Texan Latest Democrat To Become Republican He’ll Take New Seat Created On Ways And Means Committee

Washington Post

Four-term Rep. Greg Laughlin, D-Tex., Monday traded his affiliation with the Democratic Party for a coveted seat on the Ways and Means Committee and membership in the majority Republican Party, becoming the second conservative House Democrat to change parties this year.

Laughlin, 53, made official at a news conference in Victoria, Texas, what had been rumored since he and three other conservatives resigned from the Democratic Congressional Campaign Committee two weeks ago in a policy dispute over clean water legislation.

His conversion increases the number of Republicans in the House to 232. There are 202 Democrats and one independent.

In April, two-term Rep. Nathan Deal of Georgia became the first GOP convert of the year in the House. Two senators, Richard C. Shelby of Alabama and Ben Nighthorse Campbell of Colorado, have switched since Republicans won control of Congress in last November’s elections.

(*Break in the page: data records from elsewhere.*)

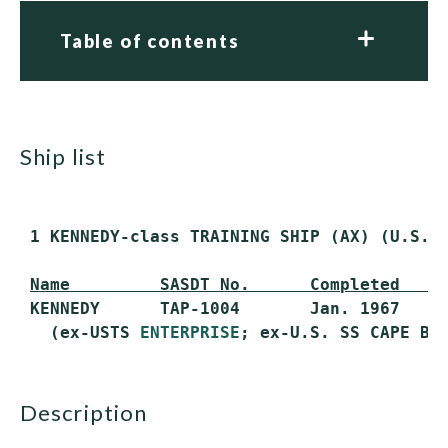
Table of contents
ship list
 1 KENNEDY-class TRAINING SHIP (AX) (U.S. M
Name         SASDT No.      Completed    
 KENNEDY      TAP-1004       Jan. 1967     
   (ex-USTS 
ENTERPRISE
description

“In view of the changed dynamics of the House of Representatives after the 1994 elections, my constituency requires me to change my affiliation from the Democratic to the Republican Party if I am to best represent the conservative principles upon which I ran when you elected me,” Laughlin told constituents at a news conference.

Noting his party’s increasing advantage, Republican National Committee Chairman Haley Barbour said, “Democrats are voting with their feet - they’re either retiring and going home or switching parties.”

Rep. Martin Frost, DCCC chairman, called on Laughlin to resign and run for the seat as Republican in a special election and to repay more than $79,000 he has received from the campaign committee since 1986.

To win Laughlin over, GOP leaders added a seat on the tax-writing Ways and Means Committee and gave it to him, expanding the Republican majority on the panel to 22 to 15.